▶ _TASK REQUIREMENTS_
Would you reproduce the entries that follow exactly as they appear?

+++++

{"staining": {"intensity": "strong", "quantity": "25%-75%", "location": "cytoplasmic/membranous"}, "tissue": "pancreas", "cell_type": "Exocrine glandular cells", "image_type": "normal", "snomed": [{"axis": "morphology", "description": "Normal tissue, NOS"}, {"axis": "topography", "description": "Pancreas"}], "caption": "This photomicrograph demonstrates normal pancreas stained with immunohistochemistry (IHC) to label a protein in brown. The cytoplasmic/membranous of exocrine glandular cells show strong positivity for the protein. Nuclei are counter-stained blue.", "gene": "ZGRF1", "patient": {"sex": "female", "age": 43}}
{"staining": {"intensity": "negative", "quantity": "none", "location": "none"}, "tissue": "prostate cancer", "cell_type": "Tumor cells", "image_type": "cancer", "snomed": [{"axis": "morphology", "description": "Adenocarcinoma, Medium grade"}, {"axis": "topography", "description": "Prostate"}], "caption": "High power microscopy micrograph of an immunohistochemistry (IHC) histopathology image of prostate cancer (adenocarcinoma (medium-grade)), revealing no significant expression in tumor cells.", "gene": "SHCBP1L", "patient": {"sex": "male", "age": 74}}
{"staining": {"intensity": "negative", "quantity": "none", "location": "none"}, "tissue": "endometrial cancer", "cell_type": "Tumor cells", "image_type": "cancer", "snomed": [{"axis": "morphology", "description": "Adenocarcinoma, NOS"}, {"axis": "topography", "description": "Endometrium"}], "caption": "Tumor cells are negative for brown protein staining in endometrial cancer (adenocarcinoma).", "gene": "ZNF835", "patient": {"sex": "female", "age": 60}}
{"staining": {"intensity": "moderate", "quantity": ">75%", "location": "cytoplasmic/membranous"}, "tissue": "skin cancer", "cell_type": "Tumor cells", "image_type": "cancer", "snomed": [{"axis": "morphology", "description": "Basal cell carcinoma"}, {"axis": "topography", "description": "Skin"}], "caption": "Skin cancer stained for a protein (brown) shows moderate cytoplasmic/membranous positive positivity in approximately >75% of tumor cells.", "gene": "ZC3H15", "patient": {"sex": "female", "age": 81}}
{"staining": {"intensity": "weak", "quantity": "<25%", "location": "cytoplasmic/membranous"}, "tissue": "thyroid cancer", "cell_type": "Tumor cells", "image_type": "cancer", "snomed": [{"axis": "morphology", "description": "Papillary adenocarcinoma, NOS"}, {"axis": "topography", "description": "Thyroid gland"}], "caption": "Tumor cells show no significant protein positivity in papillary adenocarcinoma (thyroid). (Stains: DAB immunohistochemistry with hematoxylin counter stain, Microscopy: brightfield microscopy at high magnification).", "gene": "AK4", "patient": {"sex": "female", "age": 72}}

+++++

▶ _OUTPUT FOR THIS EXERCISE_
{"staining": {"intensity": "strong", "quantity": "25%-75%", "location": "cytoplasmic/membranous"}, "tissue": "pancreas", "cell_type": "Exocrine glandular cells", "image_type": "normal", "snomed": [{"axis": "morphology", "description": "Normal tissue, NOS"}, {"axis": "topography", "description": "Pancreas"}], "caption": "This photomicrograph demonstrates normal pancreas stained with immunohistochemistry (IHC) to label a protein in brown. The cytoplasmic/membranous of exocrine glandular cells show strong positivity for the protein. Nuclei are counter-stained blue.", "gene": "ZGRF1", "patient": {"sex": "female", "age": 43}}
{"staining": {"intensity": "negative", "quantity": "none", "location": "none"}, "tissue": "prostate cancer", "cell_type": "Tumor cells", "image_type": "cancer", "snomed": [{"axis": "morphology", "description": "Adenocarcinoma, Medium grade"}, {"axis": "topography", "description": "Prostate"}], "caption": "High power microscopy micrograph of an immunohistochemistry (IHC) histopathology image of prostate cancer (adenocarcinoma (medium-grade)), revealing no significant expression in tumor cells.", "gene": "SHCBP1L", "patient": {"sex": "male", "age": 74}}
{"staining": {"intensity": "negative", "quantity": "none", "location": "none"}, "tissue": "endometrial cancer", "cell_type": "Tumor cells", "image_type": "cancer", "snomed": [{"axis": "morphology", "description": "Adenocarcinoma, NOS"}, {"axis": "topography", "description": "Endometrium"}], "caption": "Tumor cells are negative for brown protein staining in endometrial cancer (adenocarcinoma).", "gene": "ZNF835", "patient": {"sex": "female", "age": 60}}
{"staining": {"intensity": "moderate", "quantity": ">75%", "location": "cytoplasmic/membranous"}, "tissue": "skin cancer", "cell_type": "Tumor cells", "image_type": "cancer", "snomed": [{"axis": "morphology", "description": "Basal cell carcinoma"}, {"axis": "topography", "description": "Skin"}], "caption": "Skin cancer stained for a protein (brown) shows moderate cytoplasmic/membranous positive positivity in approximately >75% of tumor cells.", "gene": "ZC3H15", "patient": {"sex": "female", "age": 81}}
{"staining": {"intensity": "weak", "quantity": "<25%", "location": "cytoplasmic/membranous"}, "tissue": "thyroid cancer", "cell_type": "Tumor cells", "image_type": "cancer", "snomed": [{"axis": "morphology", "description": "Papillary adenocarcinoma, NOS"}, {"axis": "topography", "description": "Thyroid gland"}], "caption": "Tumor cells show no significant protein positivity in papillary adenocarcinoma (thyroid). (Stains: DAB immunohistochemistry with hematoxylin counter stain, Microscopy: brightfield microscopy at high magnification).", "gene": "AK4", "patient": {"sex": "female", "age": 72}}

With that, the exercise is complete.